Yusef Jalali
Press TV, Tehran
Press TV, Tehran
A group of rights activists from Iran and the US hold a webinar with the theme of US police brutality.
Police cars on fire, clouds of tear gas, looted stores, and violent clashes between police and protesters have been everyday scenes in the US, following the release of this gruesome video last week, showing a black American man dying under the weight of a white police officer’s knee on his neck.

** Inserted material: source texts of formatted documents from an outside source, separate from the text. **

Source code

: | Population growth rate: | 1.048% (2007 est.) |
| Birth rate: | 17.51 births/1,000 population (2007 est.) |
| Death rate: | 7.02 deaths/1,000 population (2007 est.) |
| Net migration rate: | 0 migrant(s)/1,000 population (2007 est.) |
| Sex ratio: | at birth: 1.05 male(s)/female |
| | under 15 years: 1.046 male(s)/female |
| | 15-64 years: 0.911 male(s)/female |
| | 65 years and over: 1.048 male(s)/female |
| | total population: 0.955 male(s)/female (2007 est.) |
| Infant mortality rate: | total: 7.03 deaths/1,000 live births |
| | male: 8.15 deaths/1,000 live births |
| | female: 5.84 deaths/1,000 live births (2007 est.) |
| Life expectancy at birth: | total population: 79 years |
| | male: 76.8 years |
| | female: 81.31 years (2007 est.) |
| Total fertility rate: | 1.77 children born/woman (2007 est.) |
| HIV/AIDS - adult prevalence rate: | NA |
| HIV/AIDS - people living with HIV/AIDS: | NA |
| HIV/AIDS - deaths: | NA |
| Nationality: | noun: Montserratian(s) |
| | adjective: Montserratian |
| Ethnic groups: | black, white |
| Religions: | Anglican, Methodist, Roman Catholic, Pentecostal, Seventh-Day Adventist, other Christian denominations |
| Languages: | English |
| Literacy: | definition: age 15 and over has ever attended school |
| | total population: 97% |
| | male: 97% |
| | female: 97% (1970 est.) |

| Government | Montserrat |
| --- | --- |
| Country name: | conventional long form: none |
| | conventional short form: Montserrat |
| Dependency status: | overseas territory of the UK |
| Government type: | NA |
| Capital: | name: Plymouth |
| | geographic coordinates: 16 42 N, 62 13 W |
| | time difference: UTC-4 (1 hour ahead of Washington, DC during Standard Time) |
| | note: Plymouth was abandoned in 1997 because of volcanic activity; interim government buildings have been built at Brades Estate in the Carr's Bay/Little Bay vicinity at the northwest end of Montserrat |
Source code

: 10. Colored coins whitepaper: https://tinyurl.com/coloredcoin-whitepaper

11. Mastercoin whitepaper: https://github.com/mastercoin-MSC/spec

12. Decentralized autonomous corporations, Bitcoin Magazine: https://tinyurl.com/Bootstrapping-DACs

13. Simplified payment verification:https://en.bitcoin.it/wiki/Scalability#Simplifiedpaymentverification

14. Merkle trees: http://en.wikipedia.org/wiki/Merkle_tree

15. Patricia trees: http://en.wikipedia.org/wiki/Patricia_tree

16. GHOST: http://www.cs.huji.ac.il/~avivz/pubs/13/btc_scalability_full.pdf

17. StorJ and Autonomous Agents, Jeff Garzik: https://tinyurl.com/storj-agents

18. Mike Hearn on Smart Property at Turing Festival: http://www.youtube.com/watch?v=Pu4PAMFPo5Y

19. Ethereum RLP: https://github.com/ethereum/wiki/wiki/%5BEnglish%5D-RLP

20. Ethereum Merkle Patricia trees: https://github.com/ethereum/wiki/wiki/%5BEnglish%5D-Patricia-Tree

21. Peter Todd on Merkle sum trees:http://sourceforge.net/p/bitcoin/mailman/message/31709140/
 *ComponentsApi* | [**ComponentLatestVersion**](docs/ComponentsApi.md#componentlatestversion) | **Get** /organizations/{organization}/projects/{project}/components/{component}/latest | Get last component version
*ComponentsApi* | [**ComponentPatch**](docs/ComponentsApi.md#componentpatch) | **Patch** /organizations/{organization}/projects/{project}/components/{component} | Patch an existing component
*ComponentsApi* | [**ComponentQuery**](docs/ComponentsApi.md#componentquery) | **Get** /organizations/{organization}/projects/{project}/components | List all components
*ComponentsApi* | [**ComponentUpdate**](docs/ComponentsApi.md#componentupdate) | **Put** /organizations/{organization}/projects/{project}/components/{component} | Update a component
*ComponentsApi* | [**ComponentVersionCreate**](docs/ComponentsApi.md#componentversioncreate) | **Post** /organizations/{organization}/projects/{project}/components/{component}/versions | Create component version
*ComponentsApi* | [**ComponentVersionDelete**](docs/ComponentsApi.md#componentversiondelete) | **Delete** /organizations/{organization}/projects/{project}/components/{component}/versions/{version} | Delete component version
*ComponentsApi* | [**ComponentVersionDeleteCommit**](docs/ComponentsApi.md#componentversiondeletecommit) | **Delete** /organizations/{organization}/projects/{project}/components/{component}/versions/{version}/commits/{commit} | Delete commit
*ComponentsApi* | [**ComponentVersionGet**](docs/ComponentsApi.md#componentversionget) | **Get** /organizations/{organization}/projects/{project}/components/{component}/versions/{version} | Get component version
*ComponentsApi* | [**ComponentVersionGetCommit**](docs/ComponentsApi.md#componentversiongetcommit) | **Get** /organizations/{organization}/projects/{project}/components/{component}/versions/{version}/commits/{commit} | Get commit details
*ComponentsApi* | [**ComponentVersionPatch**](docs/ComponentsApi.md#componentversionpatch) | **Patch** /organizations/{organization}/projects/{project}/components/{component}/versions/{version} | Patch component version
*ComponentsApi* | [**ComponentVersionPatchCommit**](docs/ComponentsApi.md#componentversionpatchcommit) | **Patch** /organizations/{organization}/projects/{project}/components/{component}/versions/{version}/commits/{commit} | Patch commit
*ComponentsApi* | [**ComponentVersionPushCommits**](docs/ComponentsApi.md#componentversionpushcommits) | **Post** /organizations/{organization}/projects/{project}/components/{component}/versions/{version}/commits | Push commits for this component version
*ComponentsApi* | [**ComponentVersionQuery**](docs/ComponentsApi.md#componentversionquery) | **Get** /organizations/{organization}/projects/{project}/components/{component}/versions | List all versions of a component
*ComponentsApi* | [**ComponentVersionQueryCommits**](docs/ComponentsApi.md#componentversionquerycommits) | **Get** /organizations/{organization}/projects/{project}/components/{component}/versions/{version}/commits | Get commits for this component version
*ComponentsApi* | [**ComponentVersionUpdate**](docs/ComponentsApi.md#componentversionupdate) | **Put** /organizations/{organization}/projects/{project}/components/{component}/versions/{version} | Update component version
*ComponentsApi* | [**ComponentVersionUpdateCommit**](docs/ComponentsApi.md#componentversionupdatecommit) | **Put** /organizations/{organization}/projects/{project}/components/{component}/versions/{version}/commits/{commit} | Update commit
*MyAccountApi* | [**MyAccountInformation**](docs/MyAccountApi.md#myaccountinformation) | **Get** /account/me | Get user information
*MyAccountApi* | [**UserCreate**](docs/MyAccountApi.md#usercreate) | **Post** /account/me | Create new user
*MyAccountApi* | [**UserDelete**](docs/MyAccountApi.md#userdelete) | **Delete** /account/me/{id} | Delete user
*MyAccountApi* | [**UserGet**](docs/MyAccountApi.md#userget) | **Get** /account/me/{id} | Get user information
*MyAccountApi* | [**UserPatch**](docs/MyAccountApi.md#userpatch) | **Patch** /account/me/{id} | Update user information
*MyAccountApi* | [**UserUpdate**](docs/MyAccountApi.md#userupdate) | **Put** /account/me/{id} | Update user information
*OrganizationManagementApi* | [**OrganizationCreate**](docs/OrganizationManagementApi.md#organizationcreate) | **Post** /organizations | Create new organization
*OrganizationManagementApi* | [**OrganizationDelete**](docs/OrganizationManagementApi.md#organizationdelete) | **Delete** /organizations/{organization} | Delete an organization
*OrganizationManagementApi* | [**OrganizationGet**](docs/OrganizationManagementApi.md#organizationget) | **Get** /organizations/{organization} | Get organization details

In Tehran, these rights activists have held a webinar to condemn US’s police brutality against people of color.
Public anger has gripped the US, despite curfews and amid a national lockdown because of the coronavirus outbreak.
Now what rubs salt into the wound is President Trump’s remarks with racist overtones when he called the outraged protesters “thugs” and threatened that demonstrators could be met with police resistance.
US police has a long track record of unpunished violence against black people.
The tragic fate of George Floyd calls to mind the killing of Michael Brown, who was shot in 2014 in Ferguson, Missouri.
The list goes on; for older generations, it is déjà vu to the Rodney King riots in 1992 and the bloodshed during the civil rights movement.
It seems that racism doesn’t take a break in the US. Rights activists here say what makes it worse is that all these ethnic cleansing crimes are committed in a country that claims to be the pioneer of human rights.